▶ Work task 1:
Answer these questions about the concert review, one answer per line, marked to match:
(a) In which city does the evening take place?
(b) Whose stage name is Gross Net?
(c) Whose basement is filled with people for Girls Names?
▶ Work task 2: Rewrite the stretch of the concert review from "A cold basement, a" through "feed off in.", swapping "drizzly" for "rainy".

(Page excerpt begins)

A cold basement, a drizzly Manchester evening and the brooding tunes of Belfast’s finest post-punks make for a fittingly grim celebration of all things melancholy.
Support comes from Gross Net – stage name of Phillip Quinn (who also plays guitar in Girls Names). It’s a depressing performance, and not in the way the artist probably intends it to be. Sure, there are songs about being on the dole and being out of luck, however, the lackluster turnout coupled with Quinn’s static stage presence makes the whole performance a bit underwhelming. Perhaps if the crowd was less sparse, there would be more energy for Quinn to feed off in.
Fortunately, angst and despair come to life when Girls Names take to the stage. With their latest album being their darkest work yet – Soup Kitchen’s basement is filled with all sorts of people present to soak in the despair.

(Page excerpt ends)
(Data for analysis begins)

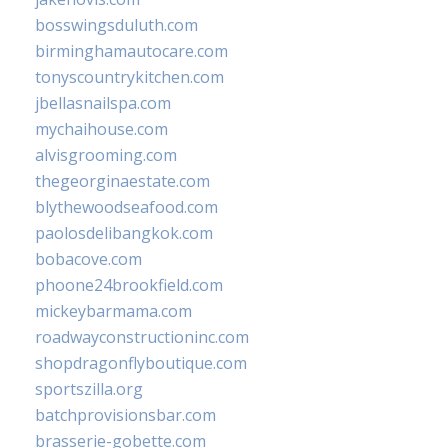
bosswingsduluth.com
birminghamautocare.com
tonyscountrykitchen.com
jbellasnailspa.com
mychaihouse.com
alvisgrooming.com
thegeorginaestate.com
blythewoodseafood.com
paolosdelibangkok.com
bobacove.com
phoone24brookfield.com
mickeybarmama.com
roadwayconstructioninc.com
shopdragonflyboutique.com
sportszilla.org
batchprovisionsbar.com
brasserie-gobette.com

(Data for analysis ends)

▶ Answer area 1:
(a) Manchester
(b) Phillip Quinn, who also plays guitar in Girls Names
(c) Soup Kitchen's

▶ Answer area 2:
A cold basement, a rainy Manchester evening and the brooding tunes of Belfast’s finest post-punks make for a fittingly grim celebration of all things melancholy.
Support comes from Gross Net – stage name of Phillip Quinn (who also plays guitar in Girls Names). It’s a depressing performance, and not in the way the artist probably intends it to be. Sure, there are songs about being on the dole and being out of luck, however, the lackluster turnout coupled with Quinn’s static stage presence makes the whole performance a bit underwhelming. Perhaps if the crowd was less sparse, there would be more energy for Quinn to feed off in.